When tragedy strikes, as it did last week in Boston, many of us turn instinctively to hold and squeeze those closest to us. We feel sympathy and empathy for those afflicted by the loss of their dearest loved ones, and it reminds us to treasure those we love and to unabashedly express our affection. We fully realize how blessed we are by their presence given the fragility of life and the specter of loss.
What Newtown, Boston, and those everyday stories and experiences of loss that never make headlines bring into focus is the intimate connection between love, presence, and joy and loss, absence, and sorrow. Perhaps for the exceptionally enlightened, this can be transcended in some way, but for the rest of us, the greater our love for another person, the more vulnerable we are to the sadness of losing them.
The most profound sadness is most often rooted in love and the absence of the person we love, whether by geography, discord, estrangement, or death. Even if we firmly believe they are in a better place—in heaven, a new city, or simply a new place in their life—their absence remains real.

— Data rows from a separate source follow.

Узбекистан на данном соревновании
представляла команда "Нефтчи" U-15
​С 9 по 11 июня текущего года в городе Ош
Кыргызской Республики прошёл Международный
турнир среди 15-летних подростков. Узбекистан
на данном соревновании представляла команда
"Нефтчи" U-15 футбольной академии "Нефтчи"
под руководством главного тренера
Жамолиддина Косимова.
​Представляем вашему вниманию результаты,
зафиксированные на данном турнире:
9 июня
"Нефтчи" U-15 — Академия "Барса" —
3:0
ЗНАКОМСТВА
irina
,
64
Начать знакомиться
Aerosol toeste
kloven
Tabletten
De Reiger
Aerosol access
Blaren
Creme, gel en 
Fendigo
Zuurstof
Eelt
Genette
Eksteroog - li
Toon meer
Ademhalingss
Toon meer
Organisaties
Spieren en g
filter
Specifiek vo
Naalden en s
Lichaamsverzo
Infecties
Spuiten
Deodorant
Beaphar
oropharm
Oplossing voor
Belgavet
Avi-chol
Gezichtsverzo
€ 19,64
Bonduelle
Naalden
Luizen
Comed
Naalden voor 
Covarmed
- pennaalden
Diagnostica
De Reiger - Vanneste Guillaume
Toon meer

For those who have lost their precious child, a parent they could always count on, or their dearest friend, the grief can be inescapable and unbearable. And while time may heal some wounds, certain losses can leave a person unable to feel whole and complete.

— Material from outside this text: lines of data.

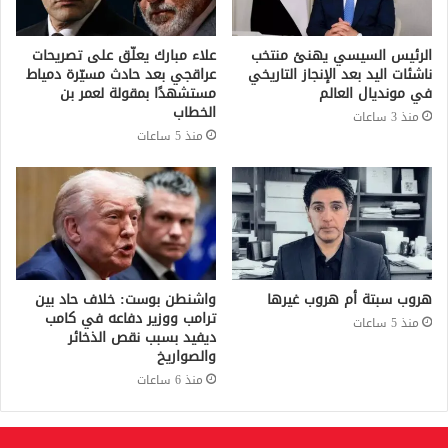
الرئيس السيسي يهنئ منتخب
علاء مبارك يعلّق على تصريحات
ناشئات اليد بعد الإنجاز التاريخي
عراقجي بعد حادث مسيّرة دمياط
في مونديال العالم
مستشهدًا بمقولة لعمر بن
الخطاب
منذ 3 ساعات
منذ 5 ساعات
هروب سبتة أم هروب غيرها
واشنطن بوست: خلاف حاد بين
ترامب ووزير دفاعه في كامب
منذ 5 ساعات
ديفيد بسبب نقص الذخائر
والصواريخ
منذ 6 ساعات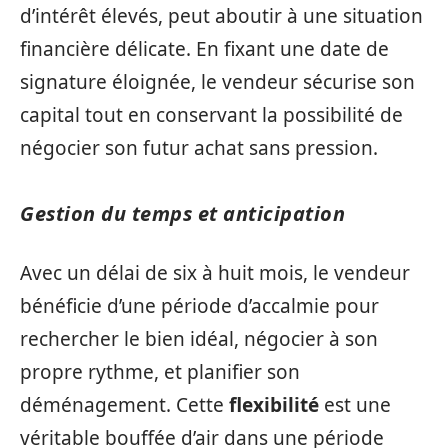
d’intérêt élevés, peut aboutir à une situation
financière délicate. En fixant une date de
signature éloignée, le vendeur sécurise son
capital tout en conservant la possibilité de
négocier son futur achat sans pression.
Gestion du temps et anticipation
Avec un délai de six à huit mois, le vendeur
bénéficie d’une période d’accalmie pour
rechercher le bien idéal, négocier à son
propre rythme, et planifier son
déménagement. Cette
flexibilité
est une
véritable bouffée d’air dans une période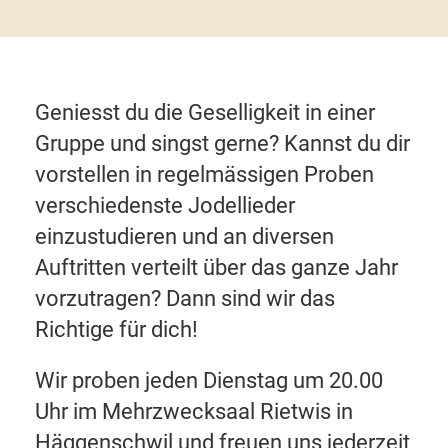
Geniesst du die Geselligkeit in einer
Gruppe und singst gerne? Kannst du dir
vorstellen in regelmässigen Proben
verschiedenste Jodellieder
einzustudieren und an diversen
Auftritten verteilt über das ganze Jahr
vorzutragen? Dann sind wir das
Richtige für dich!
Wir proben jeden Dienstag um 20.00
Uhr im Mehrzwecksaal Rietwis in
Häggenschwil und freuen uns jederzeit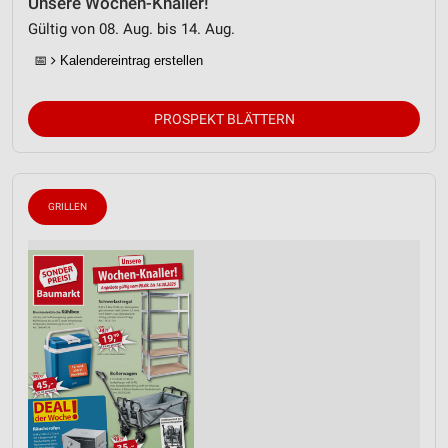
Unsere Wochen-Knaller!
Gültig von 08. Aug. bis 14. Aug.
📅
Kalendereintrag erstellen
PROSPEKT BLÄTTERN
GRILLEN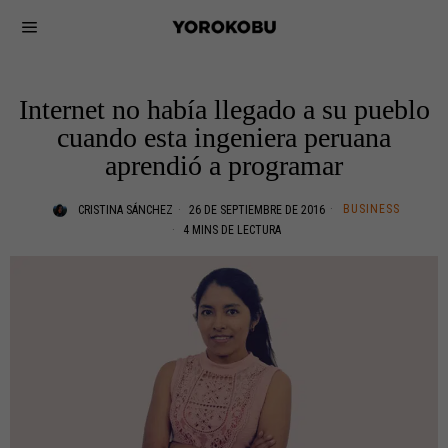
Internet no había llegado a su pueblo
cuando esta ingeniera peruana
aprendió a programar
BUSINESS
CRISTINA SÁNCHEZ
26 DE SEPTIEMBRE DE 2016
4 MINS DE LECTURA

The alternative to love—a bland, vapid existence—is of course far worse in terms of meaning, depth, joy and fulfillment. Yet this realization in no way diminishes the intensity of how we feel when we are separated from someone we love.
The best response, though imperfect, is more love—to lean on those we love, to lift up those who need our love, to create love where it was previously absent, and to turn to the divine source of all love, the God that is Love.

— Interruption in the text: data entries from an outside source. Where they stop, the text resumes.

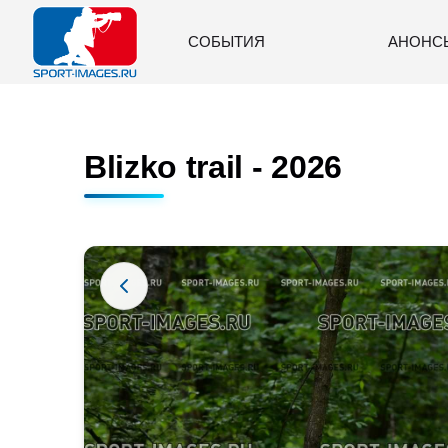
СОБЫТИЯ
АНОНС
Blizko trail - 2026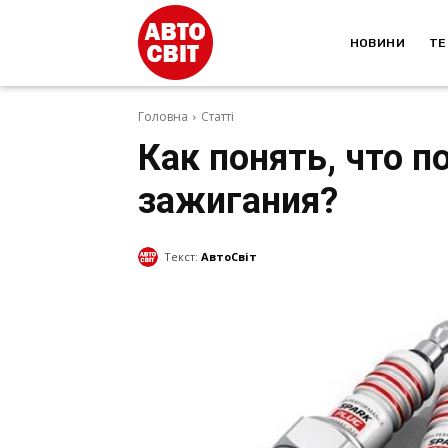
НОВИНИ
ТЕ
Головна
Статті
Как понять, что п
зажигания?
Текст:
АвтоСвіт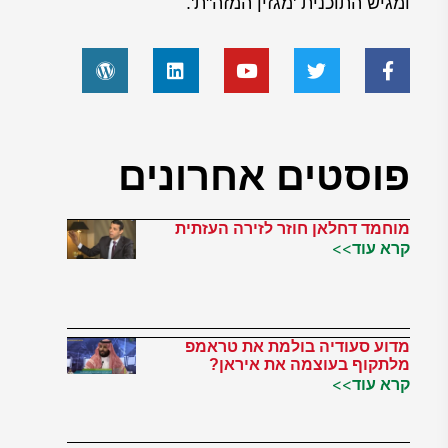
ומגיש התוכנית 'מגזין המזה"ת'.
פוסטים אחרונים
מוחמד דחלאן חוזר לזירה העזתית
קרא עוד>>
מדוע סעודיה בולמת את טראמפ
מלתקוף בעוצמה את איראן?
קרא עוד>>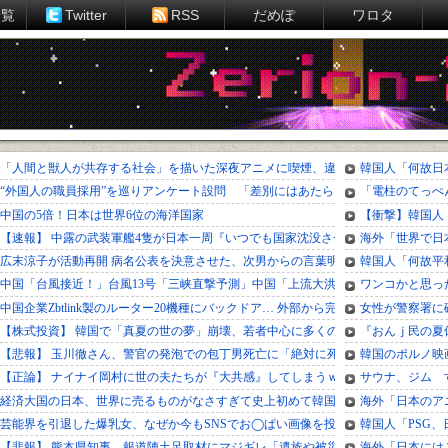
一覧
Twitter
RSS
だめぽ
ワロタ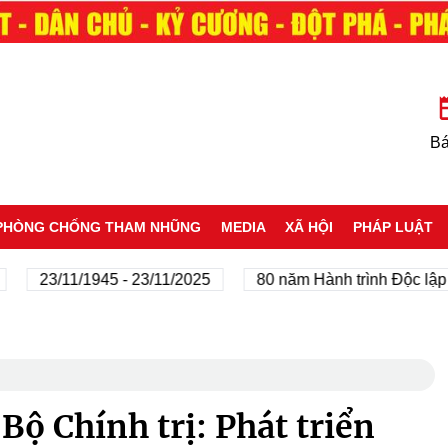
Bá
PHÒNG CHỐNG THAM NHŨNG
MEDIA
XÃ HỘI
PHÁP LUẬT
3/11/1945 - 23/11/2025
80 năm Hành trình Độc lập - Tự d
Bộ Chính trị: Phát triển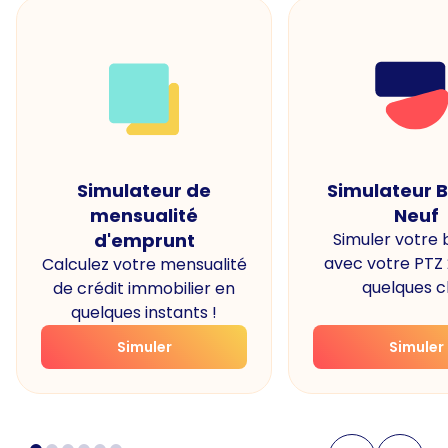
Simulateur de
Simulateur 
mensualité
Neuf
d'emprunt
Simuler votre
avec votre PTZ
Calculez votre mensualité
quelques cl
de crédit immobilier en
quelques instants !
Simuler
Simuler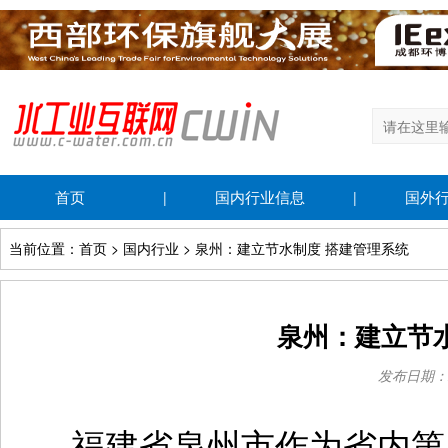
首页
国内行业信息
国外
|
|
当前位置：首页 > 国内行业 > 泉州：建立节水制度 搭建管理系统
泉州：建立节
发布日期：202
福建省泉州市作为省内第二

While loss and sorrow are inescapable in life, not every loss is inevitable. And we are called as a community to take the actions available to us to prevent needless loss, something we all too frequently fail to do.
In our broken world, we will never fully escape the sorrow we risk by loving another person. Only when the kingdom is fully at hand—when God’s love permeates all of existence—will we experience full and everlasting communion, love undivided and unbroken.
This is our hope. This is our faith. In the end, these three will remain and the greatest of these will still be love.